### AIM
Continue the news article on race coverage and the DuPont-Columbia broadcast journalism awards, picking up after its final sentence.

And on the sfgate.com Web site, Emil Guillermo wrote that, “there hasn’t been this much national attention given to race since the second O.J. trial. Which is why we should keep Lott around. We’re talking about race again. And maybe even doing something about it.”

The Lott interview was a hit in the ratings, relatively speaking. The Atlanta Journal-Constitution quoted BET spokesman Michael Lewellen as saying that that the overnight national rating for the interview was .94, or approximately 830,000 viewers, up 84 percent over the average rating for the Monday night slot, when BET usually airs movies.

Argentina, Attica, Suburban Racism Pieces Win DuPonts

CNN en Espanol became the first-ever foreign-language awardee in the Alfred I. DuPont-Columbia University Awards for excellence in broadcast journalism today when it won a silver baton for “La Doble Desaparecida” (“The Twice Disappeared”), which examined the infamous Argentine “Dirty War” of the 1970s, in which the military dictatorship kidnapped and killed thousands of the country’s citizens.

The top award — the gold baton — went to “Frontline,” produced at WGBH Boston, for a series of seven programs on PBS about the origin and impact of terrorism by Islamic militants.

Other silver baton winners of note include:

— ABC News for “Nightline: Heart of Darkness,” a five-part “Nightline” series on the ongoing war in the Congo that has claimed more than 2.5 million lives in the last few years alone.

— Court TV and Lumiere Productions for “Ghosts of Attica,” a two-hour documentary that examined why prisoners rioted at the Attica Correctional Facility in upstate New York in 1971 and what happened after state troopers stormed the prison killing 29 inmates and 10 prison guards. “It is a kaleidoscope of social injustice pitting the color and culture of black inmates against the power and prejudice of white-dominated politics,” the judges said.

— KPBS San Diego and independent producer Lee Harvey for “Culture of Hate: Who Are We?” an hour-long study of racism in Lakeside, Calif., a San Diego suburb.

### DATA LISTING

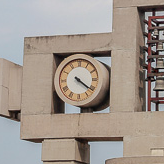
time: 4:21
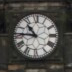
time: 10:45
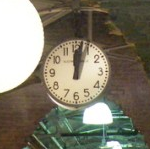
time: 12:02
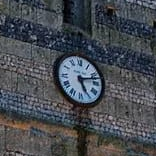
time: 5:12
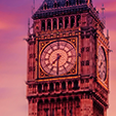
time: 7:30
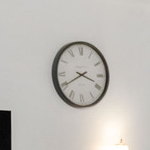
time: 3:40
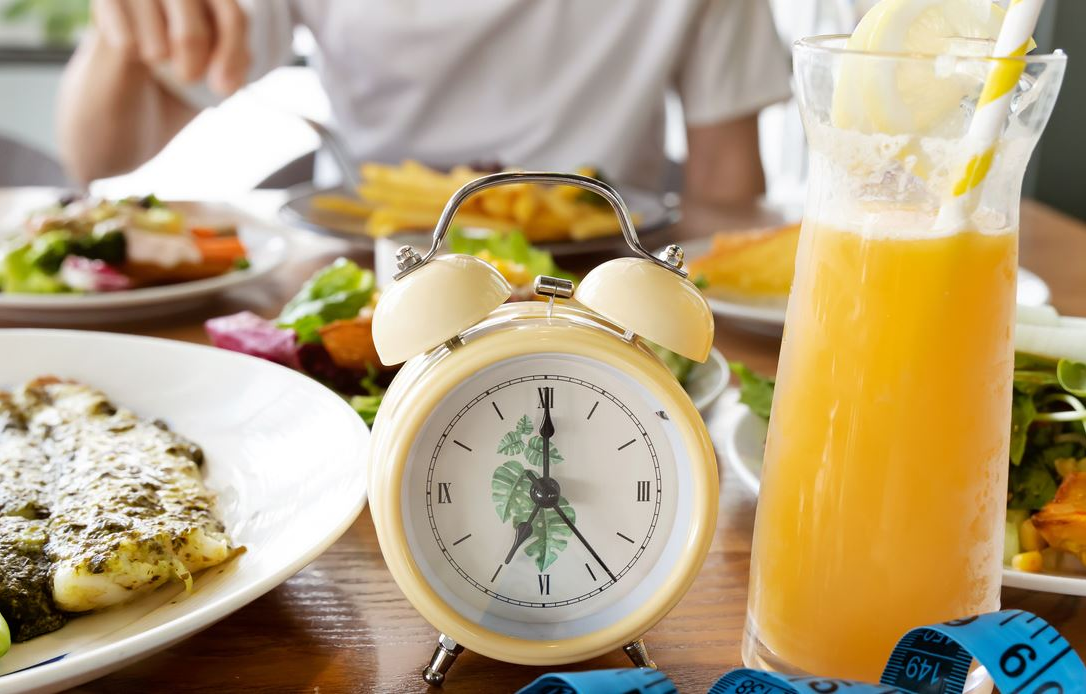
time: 7:00
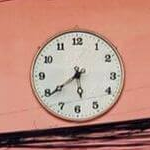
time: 5:39
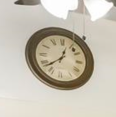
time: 12:38
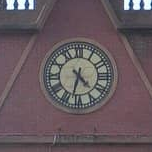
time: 4:32
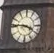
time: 3:46
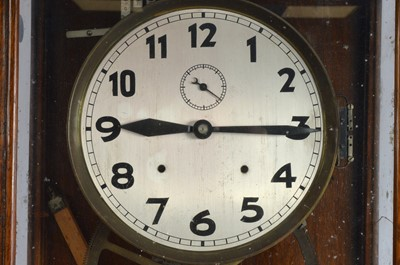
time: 9:15
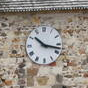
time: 10:17
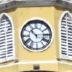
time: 10:14
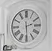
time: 2:29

### OUTPUT FOR THIS EXERCISE
— WFAA-TV, Dallas, Brett Shipp and Mark Smith, a silver baton for “Fake Drugs, Real Lives,” a series of 16 reports in which WFAA’s investigative unit uncovered how Dallas police department informants planted powdered gypsum as evidence to convict poor and immigrant defendants on drug charges.

Hollywood Diversity Coalition Under Fire

NAACP President Kweisi Mfume, National Latino Media Council Chairman Esteban Torres, American Indians in Film & Television President Sonny Skyhawk and leaders of the Asian Pacific American Legal Consortium launched a campaign in early 2000 to pressure the four major networks to increase cultural diversity in their prime-time lineups, reports the Los Angeles Times. They announced at a press conference that executives at ABC, CBS, NBC and Fox were signing agreements promising to increase minority representation in front of and behind the camera.

But as the third anniversary of those agreements approaches, it is the Multi-Ethnic Media Coalition that has come under fire, from inside and outside its ranks.

Two of the four networks — NBC and Fox — have bluntly challenged the group’s credibility, calling it misguided, unwieldy and unfocused. And even Mfume, its most influential member, is questioning the coalition’s effectiveness with the networks, suggesting that the group has lost direction, the story says.

Condit Interviewer Hernandez Switches to San Jose

KOVR-TV Sacramento reporter Jodi Hernandez — who turned heads when she landed a rare interview with embattled former Rep. Gary Condit nearly 16 months ago — has left the station after eight years to take a job with KNTV, the NBC affiliate in San Jose, reports the Sacramento Bee.

Hernandez began her new job Monday, working out of the station’s Bay Area bureau — a perfect geographical fit, since she and her husband own a restaurant in San Francisco’s Mission district, reports media columnist J. Freedom du Lac.

A Philly-Chicago Union That Began at AAJA Convention

Former WPVI-TV Philadelphia reporter Rose Tibayan tells Stu Bykofsky in the Philadelphia Daily News that she is still working on her book, but has opened a new chapter in her life.

On Dec. 8, Don Villar took her to Paris and proposed at the base of the Eiffel Tower, Bykofsky writes.

A Filipino-American like herself, Villar is a writer/producer at Chicago’s WLS-TV. The two met at an Asian American Journalists Association convention in 1996 and were “just friends” until they started dating in August. Tibayan expects to be married at Philadelphia’s Cathedral of Sts. Peter & Paul in a year or so.

AAJA protested Tibayan’s March 18 suspension from WPVI, made after the station said she was using the station’s name to write a book for aspiring TV journalists and was not given approval by WPVI for the book project. She left the station in May.

Youth See Record Number of Beer Ads

Young Americans are exposed to more television commercials for beer than for sneakers, gum or jeans, according to a study, reports the Associated Press.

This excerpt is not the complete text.